Золотая осень стоит просто сказочная. Бабье лето. Шикарное.

Если бы Дина сама вела машину, то скинула бы скорость и катила бы потихоньку, наслаждаясь красотой, а то и останавливалась бы в особо приглянувшихся местах, но охранника Витю ей не хотелось просить. Да и не хотелось тревожить словами-разговорами то особое внутреннее состояние души, которое было у нее сейчас. Едут и едут, да и ладно. И так хорошо.
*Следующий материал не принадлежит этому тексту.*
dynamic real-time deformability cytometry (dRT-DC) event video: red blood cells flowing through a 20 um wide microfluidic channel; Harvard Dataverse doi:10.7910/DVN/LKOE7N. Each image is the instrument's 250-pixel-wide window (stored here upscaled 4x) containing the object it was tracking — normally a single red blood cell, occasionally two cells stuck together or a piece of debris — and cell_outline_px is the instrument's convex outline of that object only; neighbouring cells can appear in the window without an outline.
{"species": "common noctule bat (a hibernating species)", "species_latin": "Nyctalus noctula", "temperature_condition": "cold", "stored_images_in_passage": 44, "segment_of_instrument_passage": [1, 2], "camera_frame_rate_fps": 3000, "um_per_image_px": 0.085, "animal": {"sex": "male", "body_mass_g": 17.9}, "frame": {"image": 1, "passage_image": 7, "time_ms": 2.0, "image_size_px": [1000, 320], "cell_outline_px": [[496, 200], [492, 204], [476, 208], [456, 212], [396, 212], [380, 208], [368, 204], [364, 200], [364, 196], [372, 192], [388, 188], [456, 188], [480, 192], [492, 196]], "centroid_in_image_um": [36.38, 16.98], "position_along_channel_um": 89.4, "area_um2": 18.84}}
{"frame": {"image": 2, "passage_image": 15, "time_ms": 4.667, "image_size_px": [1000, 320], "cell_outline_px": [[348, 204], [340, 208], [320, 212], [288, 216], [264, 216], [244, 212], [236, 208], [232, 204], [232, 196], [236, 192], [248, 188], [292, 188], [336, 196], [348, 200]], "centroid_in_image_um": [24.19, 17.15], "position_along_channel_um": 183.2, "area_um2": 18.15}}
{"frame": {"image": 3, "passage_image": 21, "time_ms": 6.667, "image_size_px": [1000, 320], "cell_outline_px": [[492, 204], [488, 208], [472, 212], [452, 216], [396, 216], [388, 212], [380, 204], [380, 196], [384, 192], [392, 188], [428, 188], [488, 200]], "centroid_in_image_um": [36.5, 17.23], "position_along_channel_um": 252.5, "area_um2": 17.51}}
Но Виктор, точно прочувствовав особое настроение Дины, а может, и сам залюбовавшись красотой природы, скинул постепенно скорость.

М-да.

Ни о какой службе безопасности и охране она не то что не задумывалась, и не представляла даже – а зачем? И стыдно признаться, но даже не замечала до поры ее невидимого постоянного существования где-то рядом вообще, пока ей не объяснили.

А дело вот в чем. Когда Гарандин передал большую часть своих активов государству и удалился «в природу» на покой, он предложил начальнику своей службы безопасности рекомендацию и новое трудоустройство у одного финансиста высокого уровня, который с интересом принял его кандидатуру. Уж больно непростой дядька этот Гусаров Клим Викторович, очень-очень непростой, даже Владу многое из его биографии неизвестно, а потому что наглухо засекречено.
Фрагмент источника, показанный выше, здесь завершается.